L'11 Novembre 1965 alla Camera di Commercio di Roma cominciava un Corso sul Vino per Ristoratori e Enotecari.

Ed era Francesco Trimarchi il capo indiscusso di un’Associazione romana che sarebbe di lì a qualche anno divenuta il più grande e importante centro di Cultura del Vino del Mondo.

Celebreremo tutto questo. Il 2015 sarà anno di festa ma soprattutto si farà ricordare per eventi ed occasioni di incontri celebrativi che dovranno misurare certamente l'emancipazione culturale della nostra realtà ma soprattutto l'evoluzione enorme del vino di qualità.

50 anni insieme alla gente per far capire il Vino. Immediatamente dopo la Camera di Commercio arriva l'Hilton, fortemente voluto da Giovanni Margheritini, abile dirigente dell'Albergo con il suo Direttore Generale Giovanni Gerodetti. Dopo Trimarchi arriva Severino Severini, grande Ristoratore di quei Ristoranti del Buon Ricordo, l'importante catena che ha appena compiuto i suoi 50 anni.

E Severino e Giovanni fanno approdare Luigi Veronelli e insieme cominciano ad arruolare insegnanti e organizzatori per formare un nucleo in grado di soddisfare esigenze di Corsi e di Eventi. Arrivarono tra gli altri Antonio Piccinardi e Piero Pittaro. Così passano i primi vent'anni. Poi arriva un'altra voglia. Quella di una migliore organizzazione, più moderna e più al passo con le esigenze del Paese. Fino ai giorni nostri quelli che festeggeranno quel punto di partenza, preistoria ed esperienza che hanno portato alla ribalta il nostro importante lavoro di Comunicazione del Vino.

L'esperienza dei cinquant'anni è il risultato di oggi.

E pensare di iniziare la festa con Papa Francesco con l'Udienza il 21 Gennaio per il Mondo Vino, Produttori, Comunicatori, Enologi e Sommelier non ci sembra vero.

**Dati**
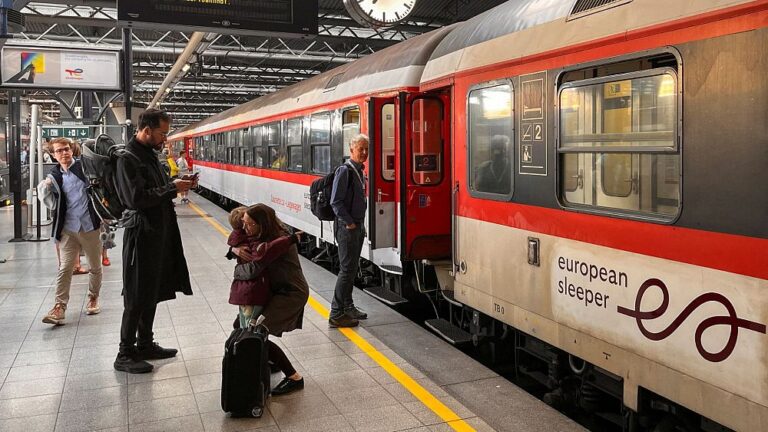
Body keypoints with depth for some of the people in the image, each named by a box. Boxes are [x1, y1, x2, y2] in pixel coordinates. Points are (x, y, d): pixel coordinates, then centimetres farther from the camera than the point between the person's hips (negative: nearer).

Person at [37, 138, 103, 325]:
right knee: (64, 268, -4)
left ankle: (93, 299, 30)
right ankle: (60, 307, -1)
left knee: (95, 267, 11)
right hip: (68, 229, 1)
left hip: (90, 226, -1)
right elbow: (52, 204, 8)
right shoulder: (54, 176, 7)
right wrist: (44, 189, -8)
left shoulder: (85, 167, -1)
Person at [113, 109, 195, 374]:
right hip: (142, 234, -9)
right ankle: (125, 355, 11)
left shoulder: (150, 154, 12)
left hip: (158, 233, 9)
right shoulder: (128, 158, -16)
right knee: (137, 297, -1)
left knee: (152, 292, 16)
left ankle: (145, 345, 29)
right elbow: (136, 198, -24)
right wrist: (172, 188, -18)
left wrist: (176, 185, 0)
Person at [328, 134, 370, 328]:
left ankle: (348, 307, 26)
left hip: (357, 226, 9)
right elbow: (336, 202, -19)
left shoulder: (359, 171, 13)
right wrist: (349, 223, -16)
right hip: (347, 227, -9)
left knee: (352, 268, 15)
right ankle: (336, 315, -1)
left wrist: (360, 224, 13)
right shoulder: (345, 170, -14)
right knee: (347, 269, -7)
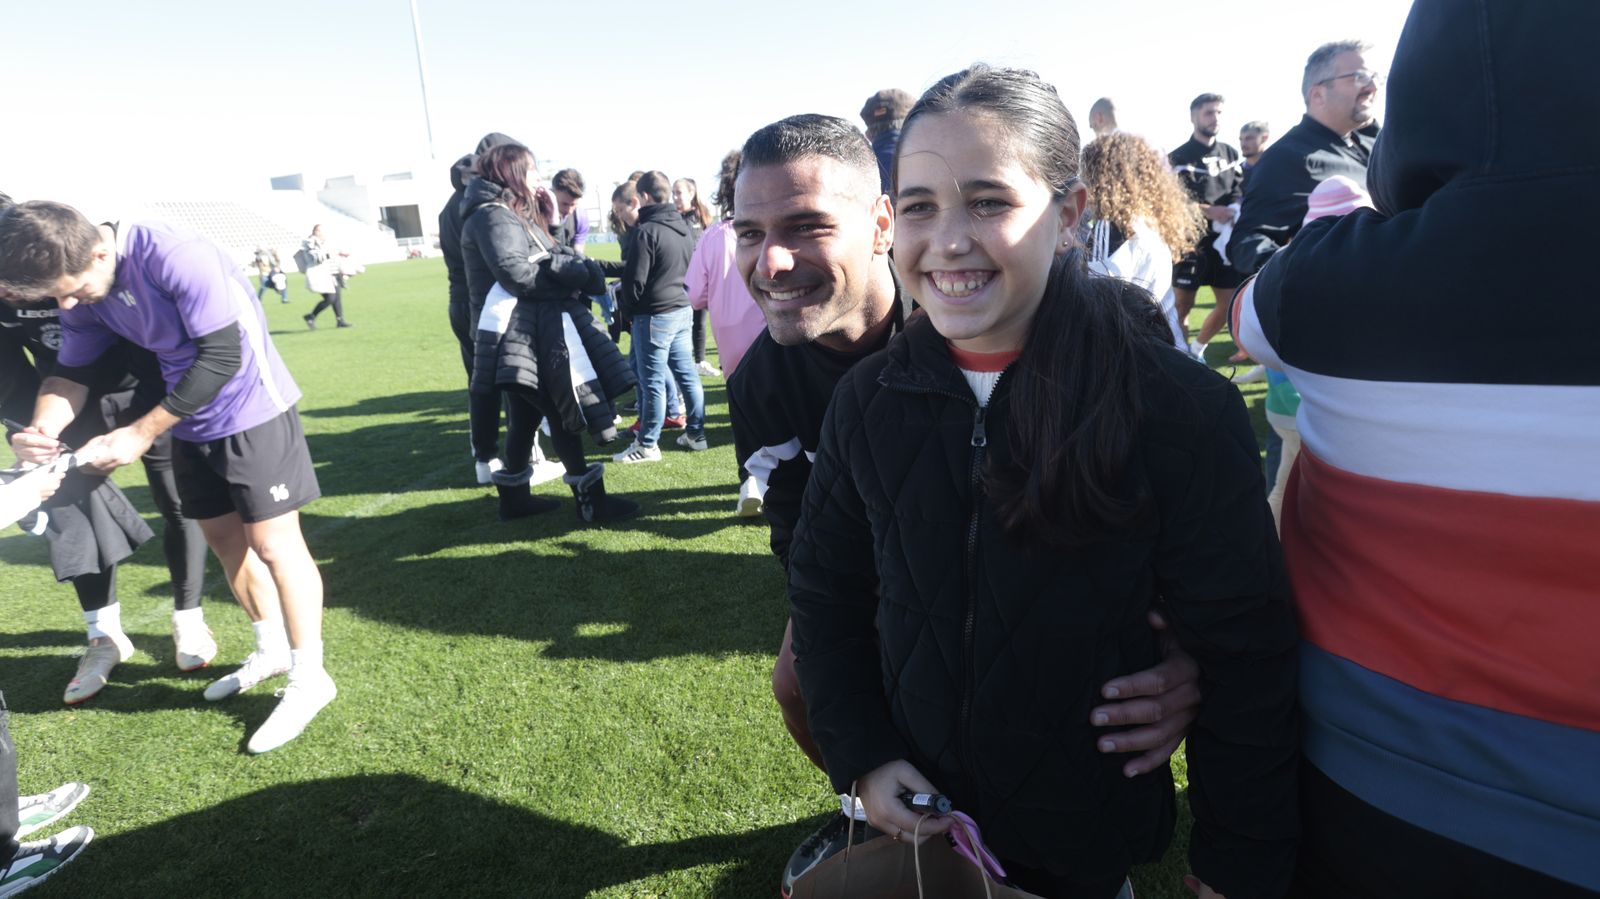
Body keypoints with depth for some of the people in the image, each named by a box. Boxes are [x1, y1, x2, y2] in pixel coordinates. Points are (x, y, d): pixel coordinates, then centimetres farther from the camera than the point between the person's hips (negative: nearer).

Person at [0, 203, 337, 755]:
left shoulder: (175, 257, -26)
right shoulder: (84, 293, -1)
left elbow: (222, 357, -25)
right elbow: (72, 372, 7)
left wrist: (140, 434, -20)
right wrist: (45, 429, -14)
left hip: (252, 412, -8)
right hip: (192, 421, 8)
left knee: (273, 543, -5)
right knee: (223, 538, 15)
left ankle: (309, 677, 7)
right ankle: (272, 649, 33)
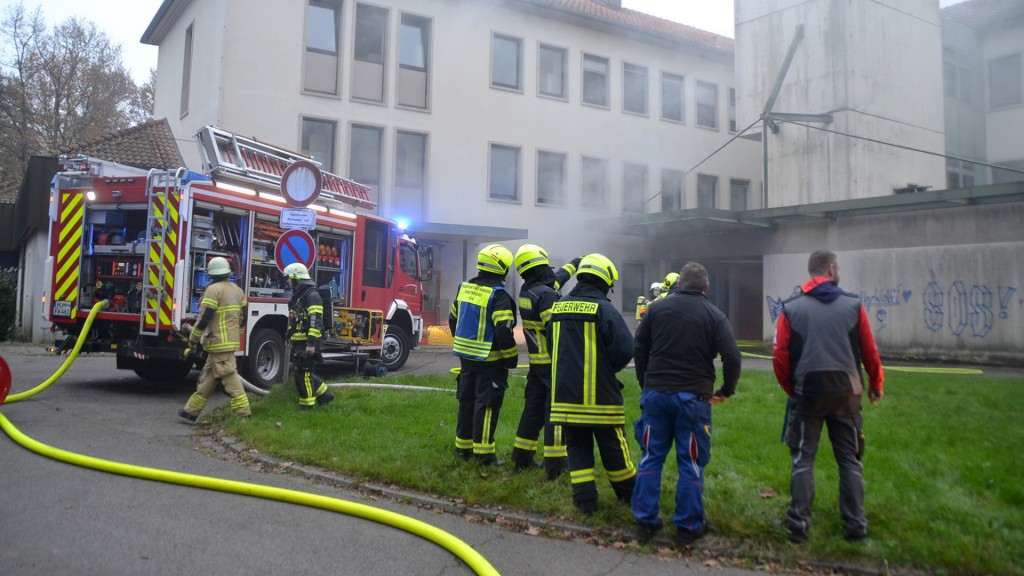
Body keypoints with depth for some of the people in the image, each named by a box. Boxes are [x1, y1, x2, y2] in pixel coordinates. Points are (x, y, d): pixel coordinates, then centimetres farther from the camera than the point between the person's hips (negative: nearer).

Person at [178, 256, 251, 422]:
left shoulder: (213, 290, -12)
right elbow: (242, 318, 17)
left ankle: (243, 414, -6)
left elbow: (204, 319, -16)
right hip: (230, 341, 9)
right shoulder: (238, 290, 13)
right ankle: (191, 411, 23)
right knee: (207, 377, 15)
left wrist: (192, 342, -9)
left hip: (219, 342, -9)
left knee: (229, 378, -7)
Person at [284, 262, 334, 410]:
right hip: (299, 343, 10)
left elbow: (315, 322, -22)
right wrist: (291, 338, 25)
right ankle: (324, 395, 23)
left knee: (303, 373, -5)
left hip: (308, 344, -10)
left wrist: (311, 343, -26)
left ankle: (307, 404, 5)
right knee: (304, 373, 14)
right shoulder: (298, 296, 17)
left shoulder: (312, 295, -15)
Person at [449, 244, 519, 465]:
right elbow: (504, 332, -23)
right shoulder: (498, 296, -18)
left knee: (467, 401, 16)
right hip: (490, 360, -7)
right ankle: (483, 451, 3)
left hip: (466, 356, 8)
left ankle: (463, 446, 25)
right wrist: (511, 358, -11)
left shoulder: (464, 288, 6)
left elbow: (453, 319, 15)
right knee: (487, 404, 0)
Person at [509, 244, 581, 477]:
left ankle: (522, 457, 22)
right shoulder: (546, 294, -18)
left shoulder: (527, 291, 11)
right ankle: (555, 463, 0)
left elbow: (557, 278, 28)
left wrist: (576, 263, 42)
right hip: (554, 363, -9)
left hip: (536, 362, 9)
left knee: (533, 408, 15)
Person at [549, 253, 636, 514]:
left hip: (564, 392, 4)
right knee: (612, 447, 11)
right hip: (599, 395, -4)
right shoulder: (604, 309, -12)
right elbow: (625, 349, -17)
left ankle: (585, 499, 12)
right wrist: (608, 369, 2)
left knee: (577, 446, 13)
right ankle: (629, 493, 28)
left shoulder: (559, 308, 7)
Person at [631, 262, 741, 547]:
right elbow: (732, 357, -11)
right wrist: (726, 390, 4)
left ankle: (645, 521, 16)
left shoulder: (657, 307, 5)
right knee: (691, 463, 8)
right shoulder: (714, 315, -3)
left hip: (655, 394, 3)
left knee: (651, 457, 12)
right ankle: (687, 527, 14)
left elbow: (639, 349, 8)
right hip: (693, 397, -2)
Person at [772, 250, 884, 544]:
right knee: (850, 460, 13)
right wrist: (876, 385, 19)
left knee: (803, 459, 9)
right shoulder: (853, 305, 0)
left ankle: (799, 524, 8)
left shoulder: (791, 308, -1)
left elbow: (780, 356, -5)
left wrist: (791, 388, 11)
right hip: (846, 394, 1)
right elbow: (870, 352, 2)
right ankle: (855, 525, 17)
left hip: (807, 393, 0)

**Consegna A**
Secondo il testo sui cinquant'anni di cultura del vino, chi era il Direttore Generale dell'Hilton?
**Consegna B**
Riprenda il testo sui cinquant'anni di cultura del vino e lo prosegua dopo la sua ultima frase.

**La Sua risposta A**
Giovanni Gerodetti.

**La Sua risposta B**
Eppure le cose sono andate bene. Nessuno avrebbe potuto prevedere questi risultati, oggi sotto gli occhi di tutti, e nessuno avrebbe pensato ad un 2015 di vero successo.

Nessuno avrebbe pensato che nel 2015 avremmo potuto inviare gli auguri di un Natale di pace e serenità al nostro popolo del vino così attento e preparato, composto da tutti i nostri Collaboratori, dai nostri Docenti e Redattori delle Edizioni più belle del Mondo ai nostri Presidenti di tutte le realtà regionali italiane e ai loro Delegati.

Agli Allievi dei Corsi e a quelli dell'Executive Master, alle ragazze e ai ragazzi del Gruppo Servizi Sommelier, ai mille e mille Ristoranti amici, alle Enoteche, e mille e mille Produttori di Qualità di Vino, di Olio e di Grappa, veri artefici di un’evoluzione storica che rende il nostro Paese il migliore al mondo.

A mezzanotte quest'anno alziamo il calice di tutti i nostri desideri, con le persone care, con le persone che amiamo e con quella buona bottiglia un pensierino facciamolo pure a questi cinquant'anni che hanno cambiato la storia del Vino, della sua Cultura, della sua Diversità vera grande ricchezza della nostra Italia.

Nella foto: Brindisi di chiusura del Corso per Sommelier al Cavalieri Hilton. Da sinistra Severino Severini Fiduciario, Giovanni Margheritini, Giovanni Gerodetti General Manager Hilton, Luigi Veronelli.